Merkel defendeu cada um dos passos dados sob sua liderança diante da crise grega, “que pôs em jogo a estabilidade do euro e o futuro da Europa”.
“O bom europeu não é sempre o que atua rápido, mas o que atua com inteligência”, ressaltou Merkel, referindo-se às críticas iniciais de seus parceiros europeus à sua gestão.
A chanceler também falou sobre o desemprego: “Assumi o Governo com cinco milhões de desempregados.
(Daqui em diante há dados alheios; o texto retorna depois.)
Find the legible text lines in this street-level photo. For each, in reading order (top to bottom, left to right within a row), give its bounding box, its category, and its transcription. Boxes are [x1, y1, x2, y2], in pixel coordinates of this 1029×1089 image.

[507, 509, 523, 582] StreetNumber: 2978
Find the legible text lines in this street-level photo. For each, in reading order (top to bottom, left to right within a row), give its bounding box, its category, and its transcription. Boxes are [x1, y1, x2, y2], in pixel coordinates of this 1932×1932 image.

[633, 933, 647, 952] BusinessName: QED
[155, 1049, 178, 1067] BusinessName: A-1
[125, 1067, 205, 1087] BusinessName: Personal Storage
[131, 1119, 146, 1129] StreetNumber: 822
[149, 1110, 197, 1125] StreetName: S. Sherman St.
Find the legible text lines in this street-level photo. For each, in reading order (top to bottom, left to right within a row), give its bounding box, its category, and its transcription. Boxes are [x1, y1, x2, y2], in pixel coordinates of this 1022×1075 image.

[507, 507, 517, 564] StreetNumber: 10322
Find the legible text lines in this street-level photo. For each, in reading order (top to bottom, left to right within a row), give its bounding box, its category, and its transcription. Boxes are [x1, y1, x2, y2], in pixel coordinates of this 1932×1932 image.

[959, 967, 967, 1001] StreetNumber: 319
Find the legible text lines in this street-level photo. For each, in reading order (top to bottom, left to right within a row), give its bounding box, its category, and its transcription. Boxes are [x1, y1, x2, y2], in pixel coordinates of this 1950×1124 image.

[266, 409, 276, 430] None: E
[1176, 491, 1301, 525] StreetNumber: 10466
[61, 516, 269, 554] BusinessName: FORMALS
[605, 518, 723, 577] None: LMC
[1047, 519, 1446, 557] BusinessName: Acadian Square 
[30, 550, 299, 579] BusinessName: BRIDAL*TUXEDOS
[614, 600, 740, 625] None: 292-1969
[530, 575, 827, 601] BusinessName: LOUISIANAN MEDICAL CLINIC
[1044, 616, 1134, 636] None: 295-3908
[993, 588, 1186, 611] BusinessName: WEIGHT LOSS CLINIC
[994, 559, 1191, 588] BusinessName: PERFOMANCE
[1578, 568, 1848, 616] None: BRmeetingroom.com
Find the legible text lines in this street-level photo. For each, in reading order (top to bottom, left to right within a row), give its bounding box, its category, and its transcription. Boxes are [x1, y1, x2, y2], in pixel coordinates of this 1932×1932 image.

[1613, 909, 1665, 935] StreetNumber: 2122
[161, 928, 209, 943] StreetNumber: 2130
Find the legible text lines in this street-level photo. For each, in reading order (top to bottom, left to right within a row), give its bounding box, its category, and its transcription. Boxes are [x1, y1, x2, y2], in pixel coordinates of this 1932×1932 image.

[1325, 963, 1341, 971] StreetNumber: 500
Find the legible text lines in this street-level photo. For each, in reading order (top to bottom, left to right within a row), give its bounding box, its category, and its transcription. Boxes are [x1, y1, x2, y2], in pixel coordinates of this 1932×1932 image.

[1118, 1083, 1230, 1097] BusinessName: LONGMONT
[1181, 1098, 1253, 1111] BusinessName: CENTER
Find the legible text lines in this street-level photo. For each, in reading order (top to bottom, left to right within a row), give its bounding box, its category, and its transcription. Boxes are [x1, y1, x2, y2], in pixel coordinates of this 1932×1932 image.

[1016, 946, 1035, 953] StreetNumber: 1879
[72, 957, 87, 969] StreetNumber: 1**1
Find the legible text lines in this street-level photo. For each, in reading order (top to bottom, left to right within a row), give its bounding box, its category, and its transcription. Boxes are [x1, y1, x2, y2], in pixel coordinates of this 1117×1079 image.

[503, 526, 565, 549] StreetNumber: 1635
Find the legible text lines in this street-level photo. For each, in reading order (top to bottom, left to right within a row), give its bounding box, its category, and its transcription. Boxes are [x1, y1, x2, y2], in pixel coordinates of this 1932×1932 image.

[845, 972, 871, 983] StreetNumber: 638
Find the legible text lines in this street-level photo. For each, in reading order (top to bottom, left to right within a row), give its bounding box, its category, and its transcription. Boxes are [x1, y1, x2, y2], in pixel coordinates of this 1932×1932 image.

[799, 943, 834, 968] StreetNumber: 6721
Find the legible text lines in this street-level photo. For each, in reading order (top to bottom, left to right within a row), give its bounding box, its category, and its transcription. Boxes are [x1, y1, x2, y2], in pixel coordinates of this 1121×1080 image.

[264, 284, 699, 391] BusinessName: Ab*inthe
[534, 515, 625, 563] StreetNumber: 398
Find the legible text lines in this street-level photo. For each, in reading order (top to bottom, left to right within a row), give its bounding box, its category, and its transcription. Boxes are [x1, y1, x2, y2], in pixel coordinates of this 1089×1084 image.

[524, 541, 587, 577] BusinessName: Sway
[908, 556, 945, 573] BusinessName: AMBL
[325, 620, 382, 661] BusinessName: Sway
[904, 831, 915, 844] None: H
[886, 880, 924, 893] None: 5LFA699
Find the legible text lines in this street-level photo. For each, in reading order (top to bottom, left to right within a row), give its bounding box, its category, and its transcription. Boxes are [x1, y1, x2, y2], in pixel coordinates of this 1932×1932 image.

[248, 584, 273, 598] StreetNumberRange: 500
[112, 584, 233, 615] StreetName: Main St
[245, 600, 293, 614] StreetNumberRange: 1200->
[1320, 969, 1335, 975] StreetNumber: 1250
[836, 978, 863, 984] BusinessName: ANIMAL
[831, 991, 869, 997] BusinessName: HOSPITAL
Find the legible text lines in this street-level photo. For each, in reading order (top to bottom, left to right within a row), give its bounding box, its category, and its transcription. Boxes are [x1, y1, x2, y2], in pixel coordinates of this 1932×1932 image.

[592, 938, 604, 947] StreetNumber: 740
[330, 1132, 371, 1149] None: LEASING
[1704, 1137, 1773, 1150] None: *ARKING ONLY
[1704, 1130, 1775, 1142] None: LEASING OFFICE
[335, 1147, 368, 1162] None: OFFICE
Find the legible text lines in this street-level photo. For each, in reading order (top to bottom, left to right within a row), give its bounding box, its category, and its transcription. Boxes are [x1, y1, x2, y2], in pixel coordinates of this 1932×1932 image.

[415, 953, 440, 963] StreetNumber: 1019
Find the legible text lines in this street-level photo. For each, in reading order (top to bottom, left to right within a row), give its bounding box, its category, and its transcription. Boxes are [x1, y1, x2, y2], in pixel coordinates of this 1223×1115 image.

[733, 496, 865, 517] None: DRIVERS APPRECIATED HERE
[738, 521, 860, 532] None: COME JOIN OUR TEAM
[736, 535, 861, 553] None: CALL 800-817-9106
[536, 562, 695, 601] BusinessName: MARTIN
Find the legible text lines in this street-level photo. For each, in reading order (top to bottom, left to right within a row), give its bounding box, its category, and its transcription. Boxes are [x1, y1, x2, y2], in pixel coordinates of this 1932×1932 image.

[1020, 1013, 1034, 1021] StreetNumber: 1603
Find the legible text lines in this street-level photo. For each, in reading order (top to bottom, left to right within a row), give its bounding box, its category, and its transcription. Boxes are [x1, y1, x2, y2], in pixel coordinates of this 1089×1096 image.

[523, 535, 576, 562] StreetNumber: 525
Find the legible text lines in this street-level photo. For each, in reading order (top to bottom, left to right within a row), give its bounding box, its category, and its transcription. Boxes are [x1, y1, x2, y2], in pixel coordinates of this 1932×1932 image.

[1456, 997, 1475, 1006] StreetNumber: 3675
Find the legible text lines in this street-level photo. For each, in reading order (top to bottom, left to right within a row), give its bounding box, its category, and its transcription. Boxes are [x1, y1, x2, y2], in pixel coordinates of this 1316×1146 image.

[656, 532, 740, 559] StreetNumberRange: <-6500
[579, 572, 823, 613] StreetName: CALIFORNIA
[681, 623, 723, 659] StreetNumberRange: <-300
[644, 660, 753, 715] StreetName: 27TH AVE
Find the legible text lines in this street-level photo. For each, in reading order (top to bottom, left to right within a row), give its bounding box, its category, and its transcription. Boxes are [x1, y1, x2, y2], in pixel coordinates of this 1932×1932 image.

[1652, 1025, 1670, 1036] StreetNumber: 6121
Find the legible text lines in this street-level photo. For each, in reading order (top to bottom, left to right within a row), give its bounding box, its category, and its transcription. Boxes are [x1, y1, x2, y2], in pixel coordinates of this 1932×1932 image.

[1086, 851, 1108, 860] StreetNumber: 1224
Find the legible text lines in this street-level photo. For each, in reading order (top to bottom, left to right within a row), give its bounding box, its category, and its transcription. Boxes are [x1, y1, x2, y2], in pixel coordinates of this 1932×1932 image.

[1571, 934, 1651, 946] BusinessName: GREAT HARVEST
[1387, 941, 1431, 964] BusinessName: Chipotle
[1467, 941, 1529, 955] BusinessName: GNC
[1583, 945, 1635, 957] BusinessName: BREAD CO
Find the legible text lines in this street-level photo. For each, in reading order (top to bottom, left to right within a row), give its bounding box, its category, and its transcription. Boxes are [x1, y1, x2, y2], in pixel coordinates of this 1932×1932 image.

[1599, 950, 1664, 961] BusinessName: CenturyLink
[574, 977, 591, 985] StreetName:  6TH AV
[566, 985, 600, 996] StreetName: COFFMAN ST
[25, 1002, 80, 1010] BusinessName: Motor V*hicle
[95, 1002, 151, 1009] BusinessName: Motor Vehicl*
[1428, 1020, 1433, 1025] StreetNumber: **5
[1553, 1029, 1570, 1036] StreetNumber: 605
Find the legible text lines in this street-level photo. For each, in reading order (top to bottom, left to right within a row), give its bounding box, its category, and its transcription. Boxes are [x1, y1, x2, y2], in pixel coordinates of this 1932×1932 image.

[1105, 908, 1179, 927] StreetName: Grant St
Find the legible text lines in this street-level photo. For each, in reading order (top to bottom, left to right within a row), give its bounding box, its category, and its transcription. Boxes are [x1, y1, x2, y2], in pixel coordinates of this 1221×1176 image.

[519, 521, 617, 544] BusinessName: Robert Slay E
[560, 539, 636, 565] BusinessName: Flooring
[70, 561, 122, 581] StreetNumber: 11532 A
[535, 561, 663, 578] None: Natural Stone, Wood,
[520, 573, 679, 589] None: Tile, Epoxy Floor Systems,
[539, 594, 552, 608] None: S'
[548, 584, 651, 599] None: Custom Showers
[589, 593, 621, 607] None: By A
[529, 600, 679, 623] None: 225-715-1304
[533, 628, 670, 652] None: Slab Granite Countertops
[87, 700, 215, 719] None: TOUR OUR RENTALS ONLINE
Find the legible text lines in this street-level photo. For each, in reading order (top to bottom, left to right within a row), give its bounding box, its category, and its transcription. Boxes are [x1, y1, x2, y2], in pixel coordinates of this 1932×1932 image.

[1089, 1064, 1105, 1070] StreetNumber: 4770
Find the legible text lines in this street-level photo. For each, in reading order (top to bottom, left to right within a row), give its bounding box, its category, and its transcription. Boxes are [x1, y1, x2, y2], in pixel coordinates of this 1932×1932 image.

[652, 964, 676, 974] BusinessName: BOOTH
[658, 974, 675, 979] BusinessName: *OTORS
Agora há menos de três milhões”.
Além disso, “os bons produtos” fabricados na Alemanha “são exportados para todo o mundo”, disse Merkel referindo-se ao crescimento das exportações alemãs, que, segundo ela, suscita “a admiração e respeito do mundo”.
A chanceler também criticou a oposição e a convocou para lutar contra seu partido nas eleições regionais de 2011.
Merkel falou nos valores cristãos, como referência da sociedade alemã, e ressaltou que a Alemanha dá, “de coração”, as boas-vindas a todos que “respeitam e observam nossa cultura”.
Ela referiu-se assim à parte mais conservadora do partido em uma clara mudança em relação a discursos anteriores.
De Karlsruhe sairá uma cúpula renovada, marcada pela lealdade à sua linha, com a eleição como vice-presidentes de Ursula von der Leyen e Norbert Rottgen, ambos membros de seu Governo, e de Volker Bouffier, primeiro-ministro no estado de Hesse.
A questão mais polêmica do congresso será o debate sobre as experiências genéticas em embriões fecundados in vitro, antes de sua implantação no útero materno, para detectar doenças hereditárias, um tema que divide o partido.